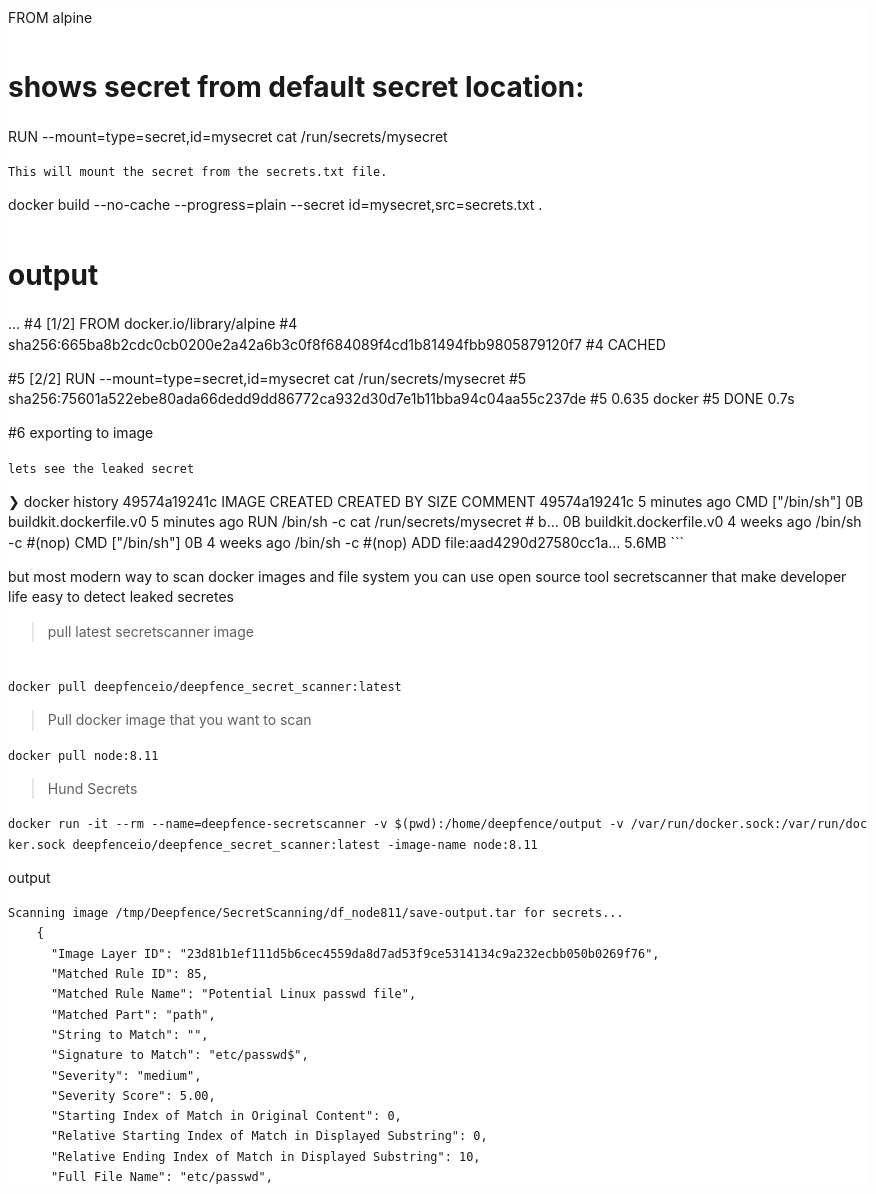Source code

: FROM alpine

# shows secret from default secret location:

RUN --mount=type=secret,id=mysecret cat /run/secrets/mysecret

```plaintext
This will mount the secret from the secrets.txt file.
```

docker build --no-cache --progress=plain --secret id=mysecret,src=secrets.txt .

# output

... #4 \[1/2\] FROM docker.io/library/alpine #4 sha256:665ba8b2cdc0cb0200e2a42a6b3c0f8f684089f4cd1b81494fbb9805879120f7 #4 CACHED

#5 \[2/2\] RUN --mount=type=secret,id=mysecret cat /run/secrets/mysecret #5 sha256:75601a522ebe80ada66dedd9dd86772ca932d30d7e1b11bba94c04aa55c237de #5 0.635 docker #5 DONE 0.7s

#6 exporting to image

```plaintext
lets see the leaked secret
```

❯ docker history 49574a19241c IMAGE CREATED CREATED BY SIZE COMMENT 49574a19241c 5 minutes ago CMD \["/bin/sh"\] 0B buildkit.dockerfile.v0 5 minutes ago RUN /bin/sh -c cat /run/secrets/mysecret # b… 0B buildkit.dockerfile.v0 4 weeks ago /bin/sh -c #(nop) CMD \["/bin/sh"\] 0B 4 weeks ago /bin/sh -c #(nop) ADD file:aad4290d27580cc1a… 5.6MB \`\`\`

but most modern way to scan docker images and file system you can use open source tool secretscanner that make developer life easy to detect leaked secretes

> pull latest secretscanner image

```plaintext

docker pull deepfenceio/deepfence_secret_scanner:latest
```

> Pull docker image that you want to scan

```plaintext
docker pull node:8.11
```

> Hund Secrets

```plaintext
docker run -it --rm --name=deepfence-secretscanner -v $(pwd):/home/deepfence/output -v /var/run/docker.sock:/var/run/docker.sock deepfenceio/deepfence_secret_scanner:latest -image-name node:8.11
```

output

```plaintext
Scanning image /tmp/Deepfence/SecretScanning/df_node811/save-output.tar for secrets...
    {
      "Image Layer ID": "23d81b1ef111d5b6cec4559da8d7ad53f9ce5314134c9a232ecbb050b0269f76",
      "Matched Rule ID": 85,
      "Matched Rule Name": "Potential Linux passwd file",
      "Matched Part": "path",
      "String to Match": "",
      "Signature to Match": "etc/passwd$",
      "Severity": "medium",
      "Severity Score": 5.00,
      "Starting Index of Match in Original Content": 0,
      "Relative Starting Index of Match in Displayed Substring": 0,
      "Relative Ending Index of Match in Displayed Substring": 10,
      "Full File Name": "etc/passwd",
```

Action item:
I would like you to report every line in the listing above that contains "type".

Task solution:
RUN --mount=type=secret,id=mysecret cat /run/secrets/mysecret
#5 \[2/2\] RUN --mount=type=secret,id=mysecret cat /run/secrets/mysecret #5 sha256:75601a522ebe80ada66dedd9dd86772ca932d30d7e1b11bba94c04aa55c237de #5 0.635 docker #5 DONE 0.7s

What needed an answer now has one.